- Born: 1972 (age 53–54) Sana'a, Yemen
- Occupations: Political activist, organizer, speaker
- Organization: Arab Sisters Forum for Human Rights

= Belquis Al Lahabi =

Belquis Al Lahabi (Arabic: بلقيس الذهبي; b. 1972) is a Yemeni civil and feminist political activist, organizer, and figure in the Yemeni revolution. Throughout her life, she became increasingly involved with political and activist organizations, mostly in the realm of women's rights, human rights, and political freedom. She was a speaker at the 2018 Oslo Freedom Forum.

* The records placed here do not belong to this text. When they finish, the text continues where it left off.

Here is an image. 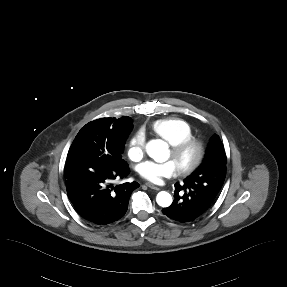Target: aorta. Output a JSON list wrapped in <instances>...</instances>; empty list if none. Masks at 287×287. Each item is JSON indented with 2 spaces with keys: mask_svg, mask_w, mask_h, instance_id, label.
Wrapping results in <instances>:
<instances>
[{
  "mask_svg": "<svg viewBox=\"0 0 287 287\" xmlns=\"http://www.w3.org/2000/svg\"><path fill=\"white\" fill-rule=\"evenodd\" d=\"M146 152L156 162H164L168 157V145L160 139L151 140L146 146ZM156 202L161 207H169L172 204V196L161 191L156 196Z\"/></svg>",
  "mask_w": 287,
  "mask_h": 287,
  "instance_id": "1",
  "label": "aorta"
}]
</instances>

== Early life and activism ==
Al Lahabi was born in 1972 to a poor family in Sana'a, Yemen, in a society she describes as "traditional but colorful, [where] women participated in everything" during day to day life. As she grew older during the 1980s, she noted society growing stricter, with conflicts around the status of women.

In 2006, Al Lahabi became one of the leaders of a coalition of social movement organizations which protested the government with tactics such as sit-ins and protests. She was one of the organizers of a 2007 forum against the civil war between the government and the Houthi movement.

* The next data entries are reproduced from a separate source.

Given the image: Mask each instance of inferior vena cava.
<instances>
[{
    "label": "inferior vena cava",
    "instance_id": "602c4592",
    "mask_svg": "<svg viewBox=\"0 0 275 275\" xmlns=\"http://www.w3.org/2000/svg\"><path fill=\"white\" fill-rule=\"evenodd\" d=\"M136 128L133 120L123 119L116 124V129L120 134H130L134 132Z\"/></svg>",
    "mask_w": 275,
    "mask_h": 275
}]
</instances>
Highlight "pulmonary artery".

== Arab Spring and Yemeni revolution ==
As they observed the Tunisian Revolution in 2011, she and the other protestors took note of the possibility of toppling a regime through civilian action, which they saw Tunisia had achieved. During the early protests, she and other protestors demonstrated in front of the Tunisian Embassy in Yemen; Al Lahabi spoke to an Al Jazeera reporter with a message for Ali Abdullah Saleh, then-president of Yemen: "I hope that the movement progresses and for the fall of the regime of Ali Abdullah Saleh, who threatened us with Afghanization, Iraqization, and Somalization. Today, we say to him, we threaten him with Tunisization!" To The New York Times, she noted that, initially, women led many protests and many of the issues raised were on maternal mortality, child marriage, and the uneven burden of illiteracy and poverty on women – though by the end of the first month, women were beaten in the town square they once led.

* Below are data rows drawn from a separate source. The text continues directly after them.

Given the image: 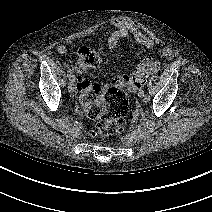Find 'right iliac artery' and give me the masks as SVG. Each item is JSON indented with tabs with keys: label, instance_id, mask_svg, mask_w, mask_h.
I'll list each match as a JSON object with an SVG mask.
<instances>
[{
	"label": "right iliac artery",
	"instance_id": "obj_1",
	"mask_svg": "<svg viewBox=\"0 0 212 212\" xmlns=\"http://www.w3.org/2000/svg\"><path fill=\"white\" fill-rule=\"evenodd\" d=\"M67 72H68L69 80L70 79H74V75L72 74V71H71V69L69 67L67 68Z\"/></svg>",
	"mask_w": 212,
	"mask_h": 212
}]
</instances>
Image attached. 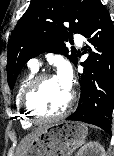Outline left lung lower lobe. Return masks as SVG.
Masks as SVG:
<instances>
[{"mask_svg": "<svg viewBox=\"0 0 114 156\" xmlns=\"http://www.w3.org/2000/svg\"><path fill=\"white\" fill-rule=\"evenodd\" d=\"M82 35L95 51L82 63L85 71L81 75L78 108L66 120L90 123L110 134L114 108V26L100 1L94 6ZM85 48L92 50L89 45Z\"/></svg>", "mask_w": 114, "mask_h": 156, "instance_id": "1", "label": "left lung lower lobe"}]
</instances>
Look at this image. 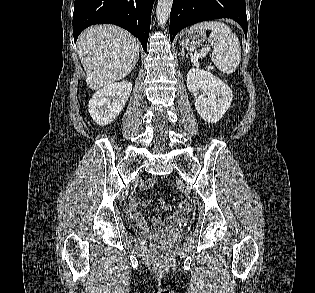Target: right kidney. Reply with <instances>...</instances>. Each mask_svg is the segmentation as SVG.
<instances>
[{
    "mask_svg": "<svg viewBox=\"0 0 315 293\" xmlns=\"http://www.w3.org/2000/svg\"><path fill=\"white\" fill-rule=\"evenodd\" d=\"M131 91L132 84L127 81L109 84L98 90L88 105L93 121L100 126L113 122L124 108Z\"/></svg>",
    "mask_w": 315,
    "mask_h": 293,
    "instance_id": "obj_1",
    "label": "right kidney"
}]
</instances>
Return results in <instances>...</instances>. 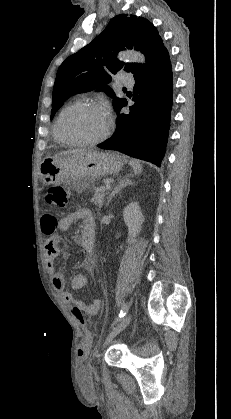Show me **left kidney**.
<instances>
[{
  "label": "left kidney",
  "mask_w": 231,
  "mask_h": 419,
  "mask_svg": "<svg viewBox=\"0 0 231 419\" xmlns=\"http://www.w3.org/2000/svg\"><path fill=\"white\" fill-rule=\"evenodd\" d=\"M123 219L125 224L128 226L129 239L128 241H133V238L141 230V225L144 222V217L141 212V209L137 202H131L123 210Z\"/></svg>",
  "instance_id": "left-kidney-1"
}]
</instances>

After Saleh's fall in 2012, the National Dialogue Conference was organized as part of the Yemeni crisis reconciliation efforts. 30% of the seats were reserved for women, Al Lahabi being one of them. Though she attempted to raise specific women's issues, she and the other women were pushed back again, with scarce advancement during the revolution in which women had played a central role. In an interview, she noted the continuing violent conflicts between various factions in the country and that even progressive government officials and women continued stating that it was not the right time for women's freedom.

== Aftermath ==
In April 2015, shelling destroyed Al Lahabi's house and forced her into exile; she fled to Jordan with no desire to return.

Al Lahabi was one of the speakers at the 2018 Oslo Freedom Forum and spoke on nonviolent resistance against authoritarianism.